> _RECORDS_:
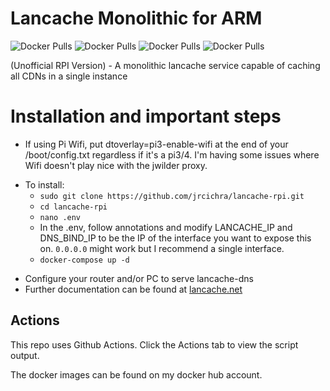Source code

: # Lancache Monolithic for ARM

![Docker Pulls](https://img.shields.io/docker/pulls/jrcichra/lancachenet-monolithic?label=Monolithic) ![Docker Pulls](https://img.shields.io/docker/pulls/jrcichra/lancachenet-lancache-dns?label=Lancache-dns) ![Docker Pulls](https://img.shields.io/docker/pulls/jrcichra/lancachenet-sniproxy?label=Sniproxy) ![Docker Pulls](https://img.shields.io/docker/pulls/jrcichra/lancachenet-generic?label=Generic)

(Unofficial RPI Version) - A monolithic lancache service capable of caching all CDNs in a single instance

# Installation and important steps
+ If using Pi Wifi, put dtoverlay=pi3-enable-wifi at the end of your /boot/config.txt regardless if it's a pi3/4. I'm having some issues where Wifi doesn't play nice with the jwilder proxy.
- To install:
  - `sudo git clone https://github.com/jrcichra/lancache-rpi.git`
  - `cd lancache-rpi`
  - `nano .env`
  - In the .env, follow annotations and modify LANCACHE_IP and DNS_BIND_IP to be the IP of the interface you want to expose this on. `0.0.0.0` might work but I recommend a single interface.
  - `docker-compose up -d`
+ Configure your router and/or PC to serve lancache-dns
+ Further documentation can be found at [lancache.net](https://lancache.net/)

## Actions
This repo uses Github Actions. Click the Actions tab to view the script output.

The docker images can be found on my docker hub account.
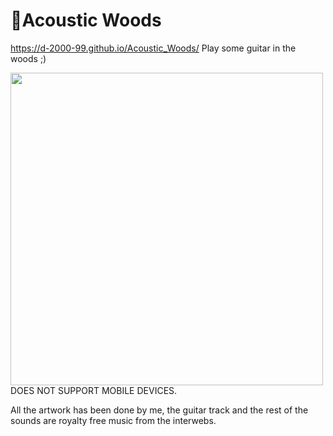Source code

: # 🎸Acoustic Woods

https://d-2000-99.github.io/Acoustic_Woods/
Play some guitar in the woods ;)

<img src="(https://user-images.githubusercontent.com/68558063/113477100-58787e00-949d-11eb-9922-d4eb28e9b7ff.png" width="500" height="500">
DOES NOT SUPPORT MOBILE DEVICES.

All the artwork has been done by me, the guitar track and the rest of the sounds are royalty free music from the interwebs.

> _THE TASK_: Output the entries above exactly. Do not include the pictures.

> _ANSWER BOX_:
Source code

: # Lancache Monolithic for ARM

![Docker Pulls](https://img.shields.io/docker/pulls/jrcichra/lancachenet-monolithic?label=Monolithic) ![Docker Pulls](https://img.shields.io/docker/pulls/jrcichra/lancachenet-lancache-dns?label=Lancache-dns) ![Docker Pulls](https://img.shields.io/docker/pulls/jrcichra/lancachenet-sniproxy?label=Sniproxy) ![Docker Pulls](https://img.shields.io/docker/pulls/jrcichra/lancachenet-generic?label=Generic)

(Unofficial RPI Version) - A monolithic lancache service capable of caching all CDNs in a single instance

# Installation and important steps
+ If using Pi Wifi, put dtoverlay=pi3-enable-wifi at the end of your /boot/config.txt regardless if it's a pi3/4. I'm having some issues where Wifi doesn't play nice with the jwilder proxy.
- To install:
  - `sudo git clone https://github.com/jrcichra/lancache-rpi.git`
  - `cd lancache-rpi`
  - `nano .env`
  - In the .env, follow annotations and modify LANCACHE_IP and DNS_BIND_IP to be the IP of the interface you want to expose this on. `0.0.0.0` might work but I recommend a single interface.
  - `docker-compose up -d`
+ Configure your router and/or PC to serve lancache-dns
+ Further documentation can be found at [lancache.net](https://lancache.net/)

## Actions
This repo uses Github Actions. Click the Actions tab to view the script output.

The docker images can be found on my docker hub account.
Source code

: # 🎸Acoustic Woods

https://d-2000-99.github.io/Acoustic_Woods/
Play some guitar in the woods ;)

<img src="(https://user-images.githubusercontent.com/68558063/113477100-58787e00-949d-11eb-9922-d4eb28e9b7ff.png" width="500" height="500">
DOES NOT SUPPORT MOBILE DEVICES.

All the artwork has been done by me, the guitar track and the rest of the sounds are royalty free music from the interwebs.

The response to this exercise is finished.